Records drawn from a dataset
'''

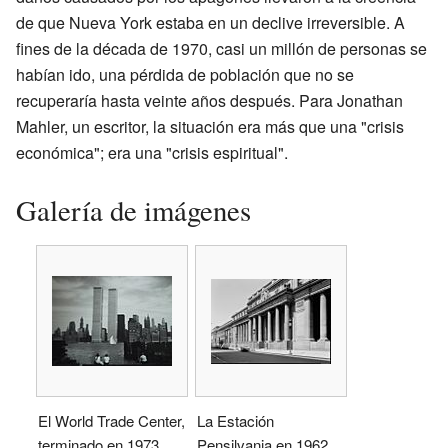
de que Nueva York estaba en un declive irreversible. A
fines de la década de 1970, casi un millón de personas se
habían ido, una pérdida de población que no se
recuperaría hasta veinte años después. Para Jonathan
Mahler, un escritor, la situación era más que una "crisis
económica"; era una "crisis espiritual".
Galería de imágenes
El World Trade Center,
La Estación
terminado en 1973
Pensilvania en 1962,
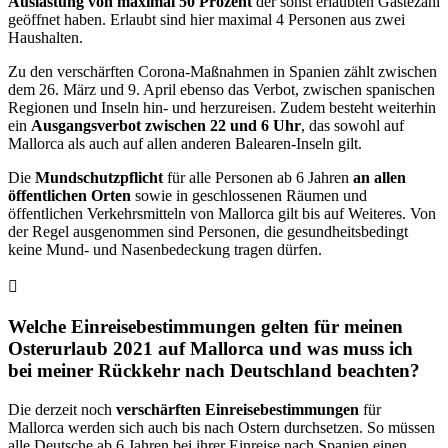
Auslastung von maximal 50 Prozent
der sonst erlaubten Gästezahl
geöffnet haben. Erlaubt sind hier maximal 4 Personen aus zwei
Haushalten.
Zu den verschärften Corona-Maßnahmen in Spanien zählt zwischen
dem 26. März und 9. April ebenso das Verbot, zwischen spanischen
Regionen und Inseln hin- und herzureisen. Zudem besteht weiterhin
ein
Ausgangsverbot zwischen 22 und 6 Uhr
, das sowohl auf
Mallorca als auch auf allen anderen Balearen-Inseln gilt.
Die
Mundschutzpflicht
für alle Personen ab 6 Jahren
an allen
öffentlichen Orten
sowie in geschlossenen Räumen und
öffentlichen Verkehrsmitteln von Mallorca gilt bis auf Weiteres. Von
der Regel ausgenommen sind Personen, die gesundheitsbedingt
keine Mund- und Nasenbedeckung tragen dürfen.
Welche Einreisebestimmungen gelten für meinen
Osterurlaub 2021 auf Mallorca und was muss ich
bei meiner Rückkehr nach Deutschland beachten?
Die derzeit noch
verschärften Einreisebestimmungen
für
Mallorca werden sich auch bis nach Ostern durchsetzen. So müssen
alle Deutsche ab 6 Jahren bei ihrer Einreise nach Spanien einen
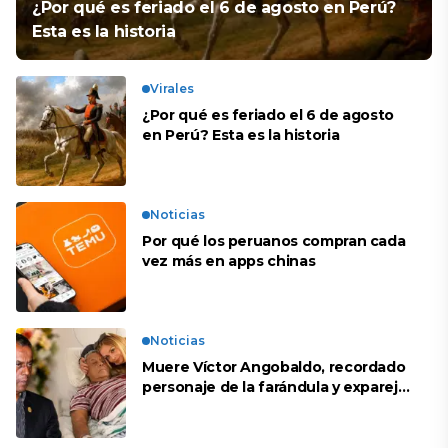
¿Por qué es feriado el 6 de agosto en Perú?
Esta es la historia
Virales
¿Por qué es feriado el 6 de agosto
en Perú? Esta es la historia
Noticias
Por qué los peruanos compran cada
vez más en apps chinas
Noticias
Muere Víctor Angobaldo, recordado
personaje de la farándula y expareja
de Shirley Cherres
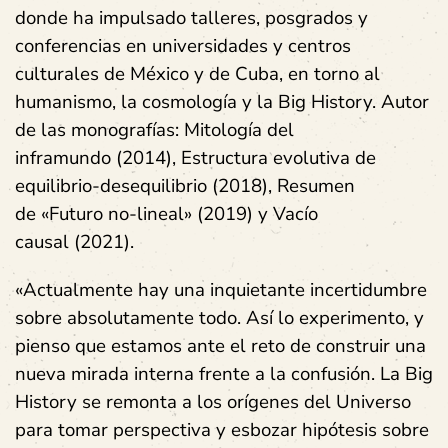
donde ha impulsado talleres, posgrados y
conferencias en universidades y centros
culturales de México y de Cuba, en torno al
humanismo, la cosmología y la Big History. Autor
de las monografías: Mitología del
inframundo (2014), Estructura evolutiva de
equilibrio-desequilibrio (2018), Resumen
de «Futuro no-lineal» (2019) y Vacío
causal (2021).
«Actualmente hay una inquietante incertidumbre
sobre absolutamente todo. Así lo experimento, y
pienso que estamos ante el reto de construir una
nueva mirada interna frente a la confusión. La Big
History se remonta a los orígenes del Universo
para tomar perspectiva y esbozar hipótesis sobre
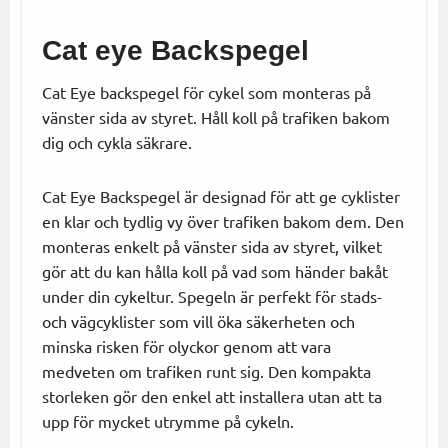
Cat eye Backspegel
Cat Eye backspegel för cykel som monteras på
vänster sida av styret. Håll koll på trafiken bakom
dig och cykla säkrare.
Cat Eye Backspegel är designad för att ge cyklister
en klar och tydlig vy över trafiken bakom dem. Den
monteras enkelt på vänster sida av styret, vilket
gör att du kan hålla koll på vad som händer bakåt
under din cykeltur. Spegeln är perfekt för stads-
och vägcyklister som vill öka säkerheten och
minska risken för olyckor genom att vara
medveten om trafiken runt sig. Den kompakta
storleken gör den enkel att installera utan att ta
upp för mycket utrymme på cykeln.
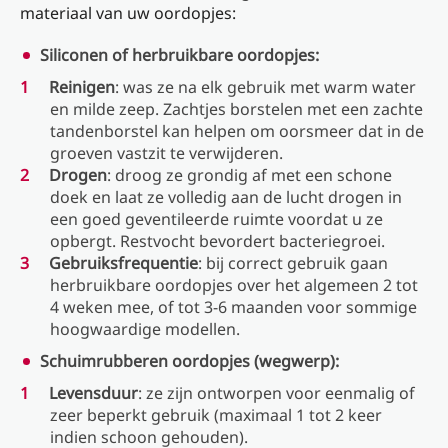
materiaal van uw oordopjes:
Siliconen of herbruikbare oordopjes:
Reinigen
: was ze na elk gebruik met warm water
en milde zeep. Zachtjes borstelen met een zachte
tandenborstel kan helpen om oorsmeer dat in de
groeven vastzit te verwijderen.
Drogen
: droog ze grondig af met een schone
doek en laat ze volledig aan de lucht drogen in
een goed geventileerde ruimte voordat u ze
opbergt. Restvocht bevordert bacteriegroei.
Gebruiksfrequentie
: bij correct gebruik gaan
herbruikbare oordopjes over het algemeen 2 tot
4 weken mee, of tot 3-6 maanden voor sommige
hoogwaardige modellen.
Schuimrubberen oordopjes (wegwerp):
Levensduur
: ze zijn ontworpen voor eenmalig of
zeer beperkt gebruik (maximaal 1 tot 2 keer
indien schoon gehouden).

'''

*Work task*: The lines from the start of the records above through the line that holds "Muere Víctor Angobaldo, recordado" are to be copied exactly, both ends included, and no pictures are to be copied.

*Solved problem*:
de que Nueva York estaba en un declive irreversible. A
fines de la década de 1970, casi un millón de personas se
habían ido, una pérdida de población que no se
recuperaría hasta veinte años después. Para Jonathan
Mahler, un escritor, la situación era más que una "crisis
económica"; era una "crisis espiritual".
Galería de imágenes
El World Trade Center,
La Estación
terminado en 1973
Pensilvania en 1962,
Auslastung von maximal 50 Prozent
der sonst erlaubten Gästezahl
geöffnet haben. Erlaubt sind hier maximal 4 Personen aus zwei
Haushalten.
Zu den verschärften Corona-Maßnahmen in Spanien zählt zwischen
dem 26. März und 9. April ebenso das Verbot, zwischen spanischen
Regionen und Inseln hin- und herzureisen. Zudem besteht weiterhin
ein
Ausgangsverbot zwischen 22 und 6 Uhr
, das sowohl auf
Mallorca als auch auf allen anderen Balearen-Inseln gilt.
Die
Mundschutzpflicht
für alle Personen ab 6 Jahren
an allen
öffentlichen Orten
sowie in geschlossenen Räumen und
öffentlichen Verkehrsmitteln von Mallorca gilt bis auf Weiteres. Von
der Regel ausgenommen sind Personen, die gesundheitsbedingt
keine Mund- und Nasenbedeckung tragen dürfen.
Welche Einreisebestimmungen gelten für meinen
Osterurlaub 2021 auf Mallorca und was muss ich
bei meiner Rückkehr nach Deutschland beachten?
Die derzeit noch
verschärften Einreisebestimmungen
für
Mallorca werden sich auch bis nach Ostern durchsetzen. So müssen
alle Deutsche ab 6 Jahren bei ihrer Einreise nach Spanien einen
¿Por qué es feriado el 6 de agosto en Perú?
Esta es la historia
Virales
¿Por qué es feriado el 6 de agosto
en Perú? Esta es la historia
Noticias
Por qué los peruanos compran cada
vez más en apps chinas
Noticias
Muere Víctor Angobaldo, recordado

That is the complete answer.